While members of the Afghan government have raised objections about such a scenario, Washington Post columnist Fareed Zakaria said the approach is a sound one.

“The United States is spending $45 billion a year on security and economic aid for Afghanistan.” — Fareed Zakaria

Taliban Role in Power Sharing

“The central reality that Washington must come to grips with is that it will have to allow the Taliban a more formal role in power-sharing,” Zakaria says in his Aug. 2 commentary.

Early in his presidency, Zakaria says, Donald Trump followed his “tough guy” instincts and increased the number of troops in Afghanistan. Trump said at the time, “These killers need to know they have nowhere to hide.”

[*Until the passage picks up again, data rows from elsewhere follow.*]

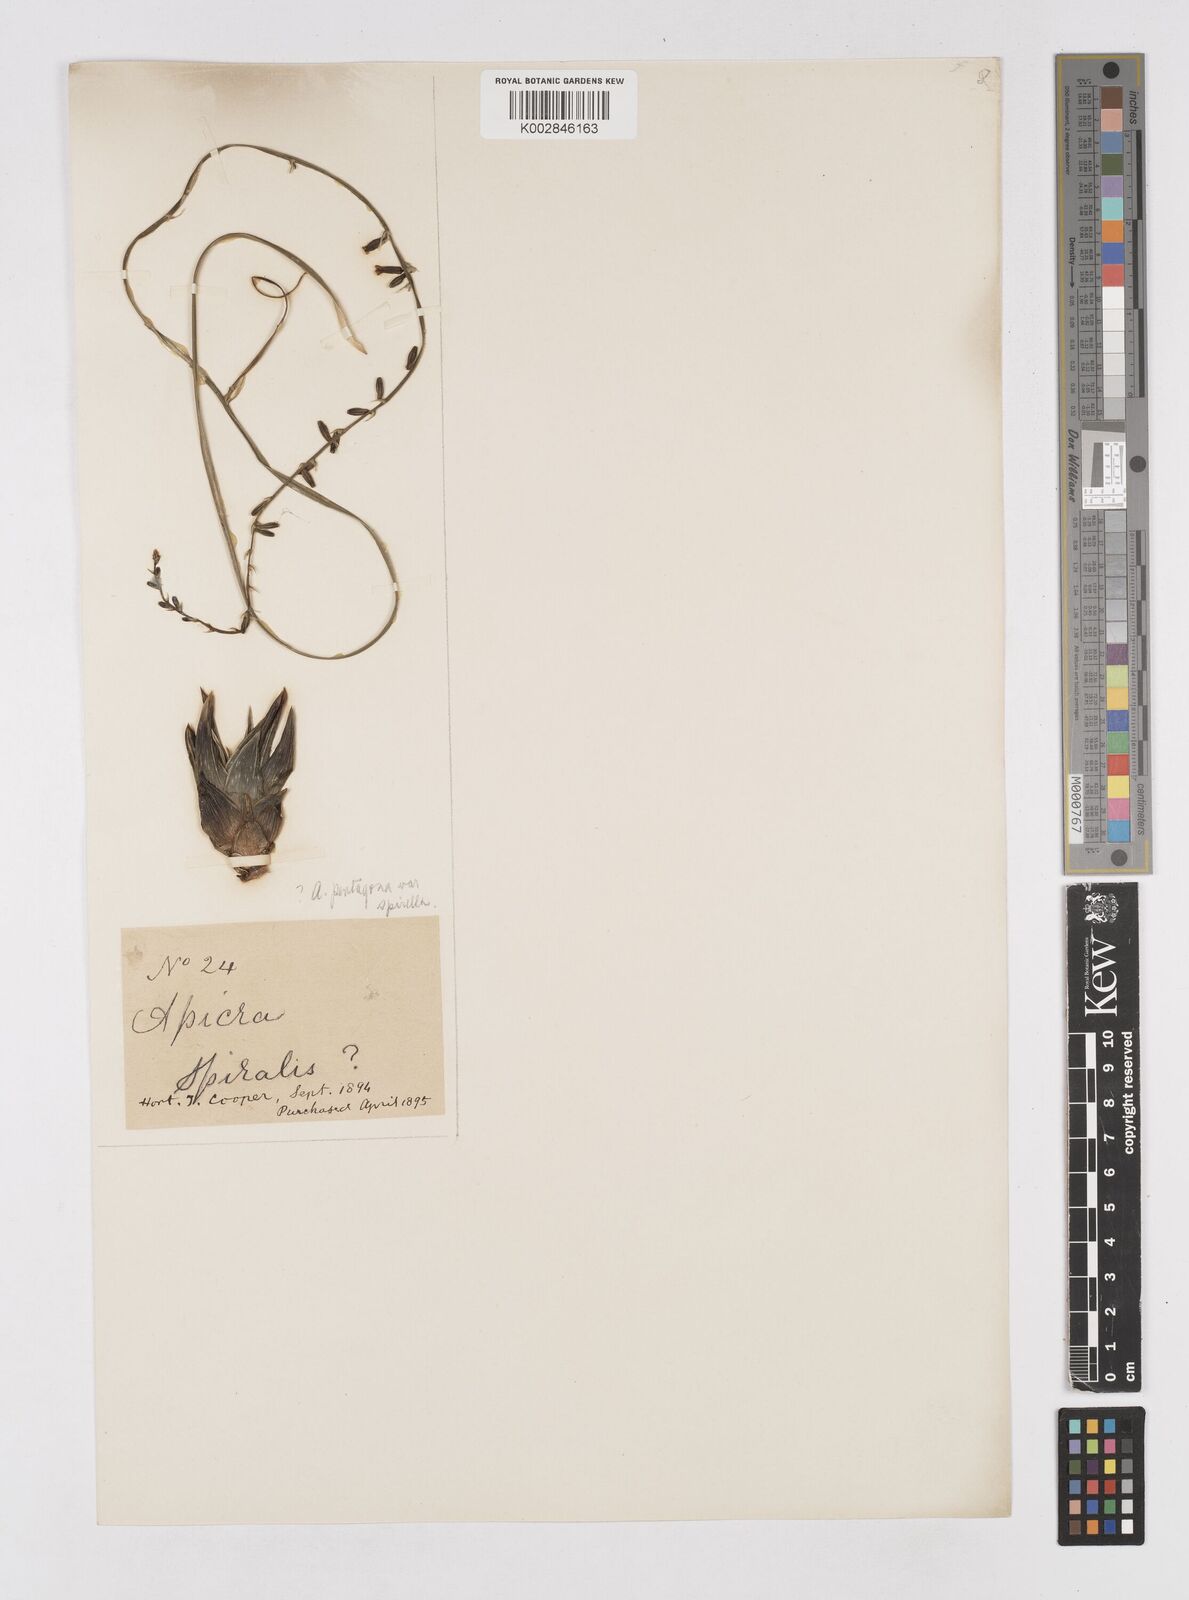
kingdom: Plantae
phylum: Tracheophyta
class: Liliopsida
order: Asparagales
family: Asphodelaceae
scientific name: Asphodelaceae
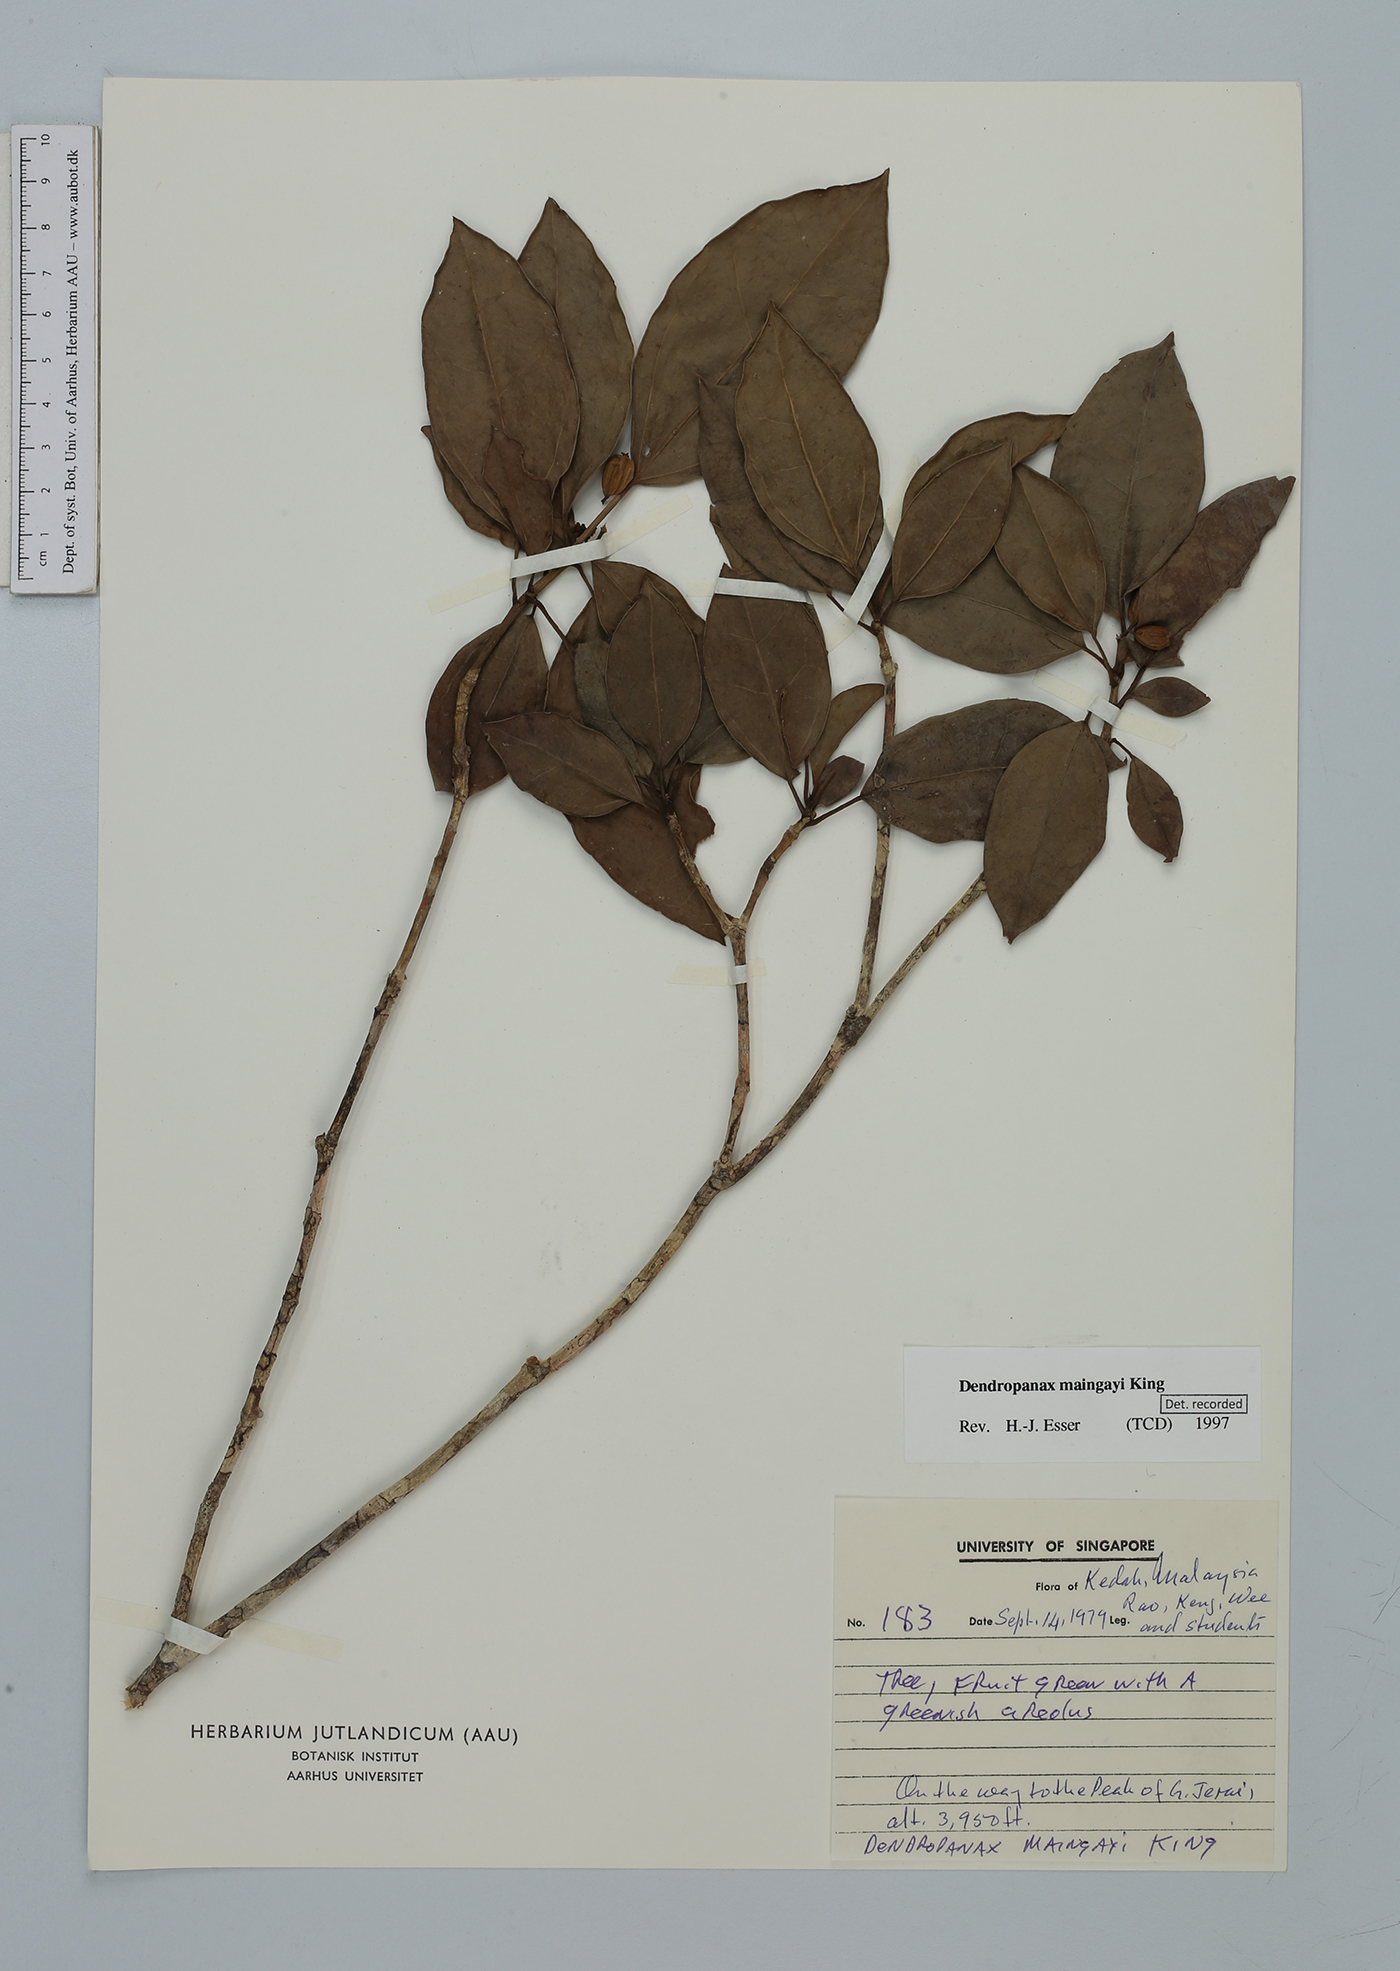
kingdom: Plantae
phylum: Tracheophyta
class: Magnoliopsida
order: Apiales
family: Araliaceae
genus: Dendropanax
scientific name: Dendropanax maingayi
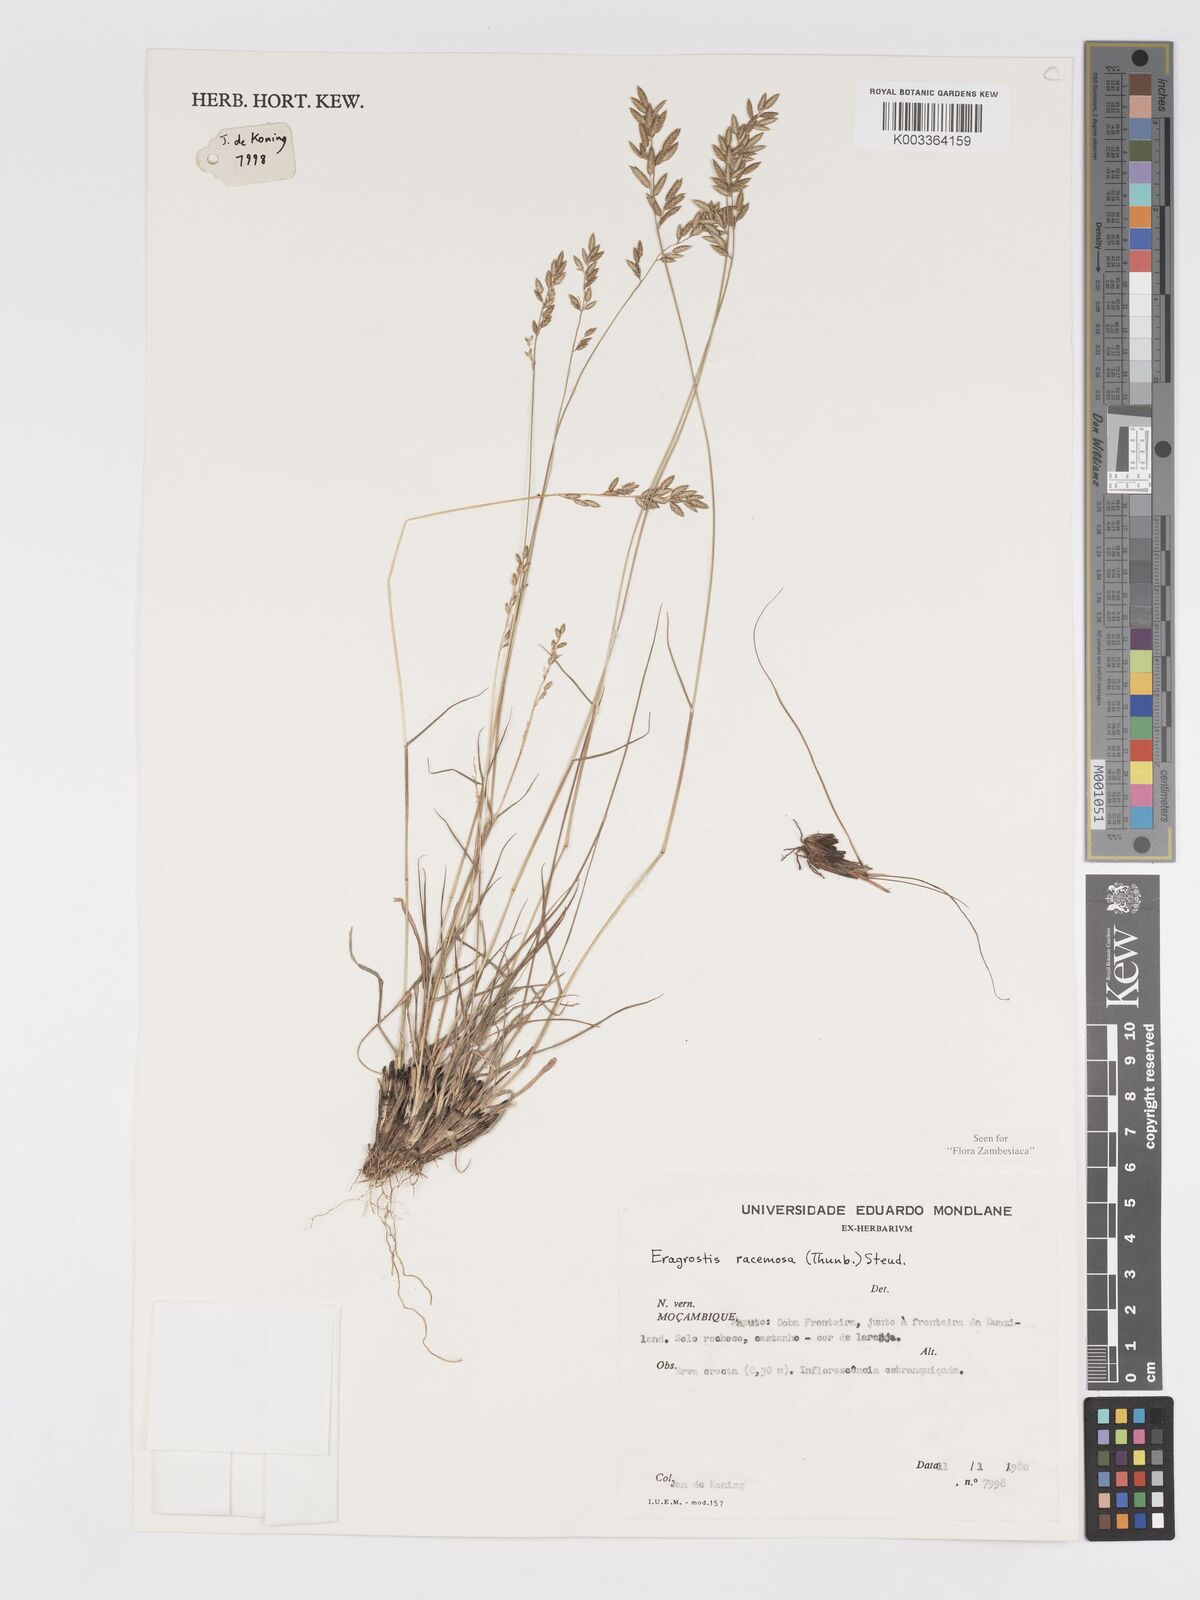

Now Trump’s advisers appear to recognize a different strategy is required, Zakaria says.

“Our presence distorts U.S. foreign policy, tying significant resources to an area of limited national interest,” Zakaria notes. “The United States is spending $45 billion a year on security and economic aid for Afghanistan. That’s more than double Afghanistan’s entire gross domestic product .”

Painstaking Work of Diplomacy

Though the Trump administration is on the right path, Zakaria says, the way forward will be a challenge to navigate.

“This is the difficult, painstaking work of diplomacy that the Trump administration has tried to ignore, demean and defund. But if the president actually wants to extricate America from its unending wars, it’s the only way out.”